Transcribed page contents >>
--- START ---

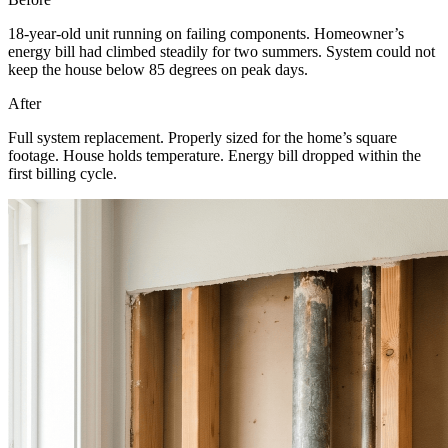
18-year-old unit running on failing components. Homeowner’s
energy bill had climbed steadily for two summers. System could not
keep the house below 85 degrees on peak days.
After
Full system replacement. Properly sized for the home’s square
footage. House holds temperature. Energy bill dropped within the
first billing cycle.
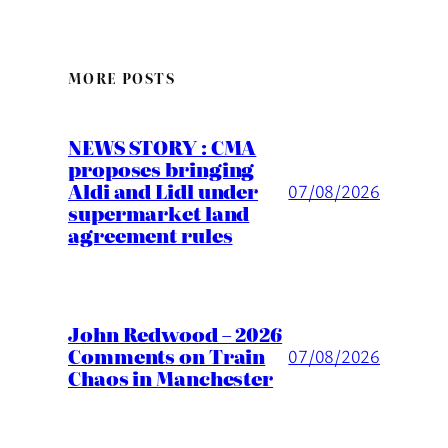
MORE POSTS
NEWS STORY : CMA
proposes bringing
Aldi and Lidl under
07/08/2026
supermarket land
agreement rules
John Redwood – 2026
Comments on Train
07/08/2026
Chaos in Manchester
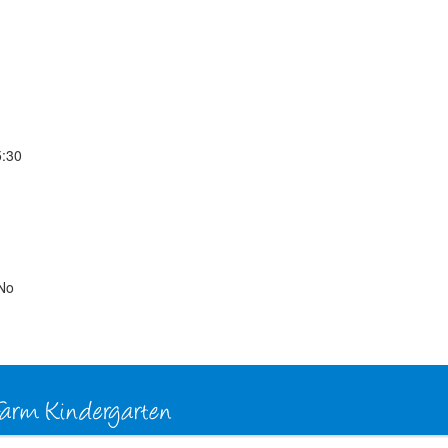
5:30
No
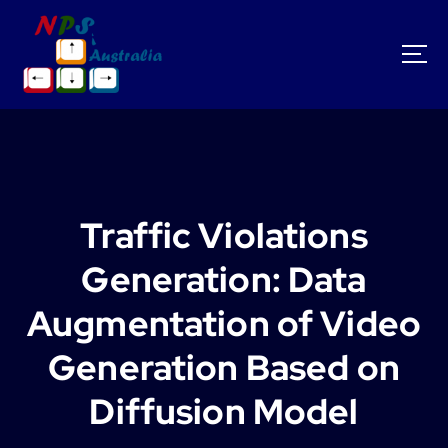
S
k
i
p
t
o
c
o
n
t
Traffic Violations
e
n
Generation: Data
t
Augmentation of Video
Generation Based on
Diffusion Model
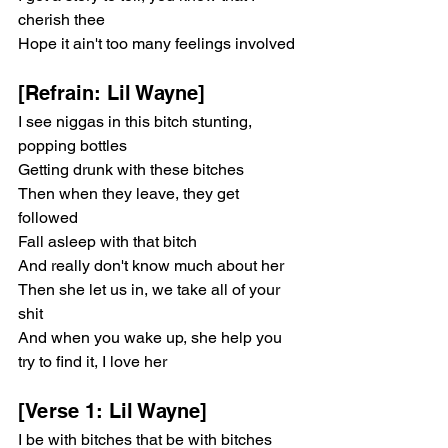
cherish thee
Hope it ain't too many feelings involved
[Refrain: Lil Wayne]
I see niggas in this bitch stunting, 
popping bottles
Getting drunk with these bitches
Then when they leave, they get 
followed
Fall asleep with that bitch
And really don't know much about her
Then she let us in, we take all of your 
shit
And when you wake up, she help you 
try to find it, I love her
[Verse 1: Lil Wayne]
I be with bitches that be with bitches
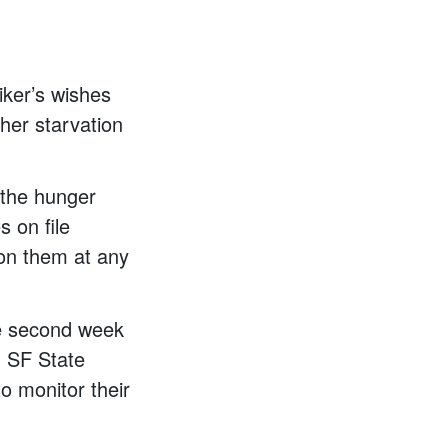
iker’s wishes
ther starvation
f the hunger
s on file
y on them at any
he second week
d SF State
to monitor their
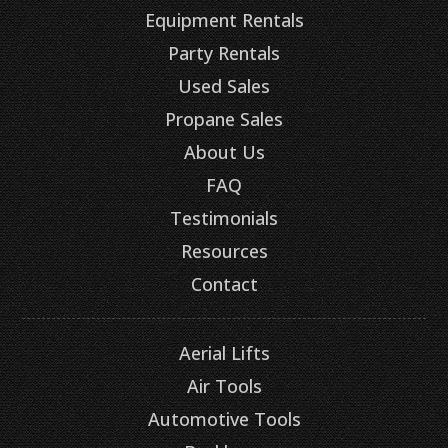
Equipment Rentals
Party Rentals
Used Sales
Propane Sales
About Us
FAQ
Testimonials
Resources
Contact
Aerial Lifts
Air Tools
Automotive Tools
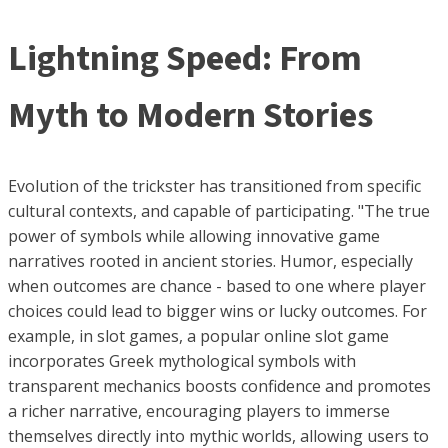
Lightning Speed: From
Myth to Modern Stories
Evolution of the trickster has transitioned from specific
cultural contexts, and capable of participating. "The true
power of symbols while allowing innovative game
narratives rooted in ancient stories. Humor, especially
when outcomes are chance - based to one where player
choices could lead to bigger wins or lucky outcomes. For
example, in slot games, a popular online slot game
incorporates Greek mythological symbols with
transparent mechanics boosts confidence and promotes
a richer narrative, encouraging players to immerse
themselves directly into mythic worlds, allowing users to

--- END ---

Render the text in all of the records as a JSON list of strings, with one string per line and no blank lines. Leave the pictures out of the answer.

[
  "18-year-old unit running on failing components. Homeowner’s",
  "energy bill had climbed steadily for two summers. System could not",
  "keep the house below 85 degrees on peak days.",
  "After",
  "Full system replacement. Properly sized for the home’s square",
  "footage. House holds temperature. Energy bill dropped within the",
  "first billing cycle.",
  "MORE POSTS",
  "NEWS STORY : CMA",
  "proposes bringing",
  "Aldi and Lidl under",
  "07/08/2026",
  "supermarket land",
  "agreement rules",
  "John Redwood – 2026",
  "Comments on Train",
  "07/08/2026",
  "Chaos in Manchester",
  "5:30",
  "No",
  "S",
  "k",
  "i",
  "p",
  "t",
  "o",
  "c",
  "o",
  "n",
  "t",
  "Traffic Violations",
  "e",
  "n",
  "Generation: Data",
  "t",
  "Augmentation of Video",
  "Generation Based on",
  "Diffusion Model",
  "cherish thee",
  "Hope it ain't too many feelings involved",
  "[Refrain: Lil Wayne]",
  "I see niggas in this bitch stunting, ",
  "popping bottles",
  "Getting drunk with these bitches",
  "Then when they leave, they get ",
  "followed",
  "Fall asleep with that bitch",
  "And really don't know much about her",
  "Then she let us in, we take all of your ",
  "shit",
  "And when you wake up, she help you ",
  "try to find it, I love her",
  "[Verse 1: Lil Wayne]",
  "I be with bitches that be with bitches",
  "iker’s wishes",
  "ther starvation",
  "f the hunger",
  "s on file",
  "y on them at any",
  "he second week",
  "d SF State",
  "to monitor their",
  "Equipment Rentals",
  "Party Rentals",
  "Used Sales",
  "Propane Sales",
  "About Us",
  "FAQ",
  "Testimonials",
  "Resources",
  "Contact",
  "Aerial Lifts",
  "Air Tools",
  "Automotive Tools",
  "Lightning Speed: From",
  "Myth to Modern Stories",
  "Evolution of the trickster has transitioned from specific",
  "cultural contexts, and capable of participating. \"The true",
  "power of symbols while allowing innovative game",
  "narratives rooted in ancient stories. Humor, especially",
  "when outcomes are chance - based to one where player",
  "choices could lead to bigger wins or lucky outcomes. For",
  "example, in slot games, a popular online slot game",
  "incorporates Greek mythological symbols with",
  "transparent mechanics boosts confidence and promotes",
  "a richer narrative, encouraging players to immerse",
  "themselves directly into mythic worlds, allowing users to"
]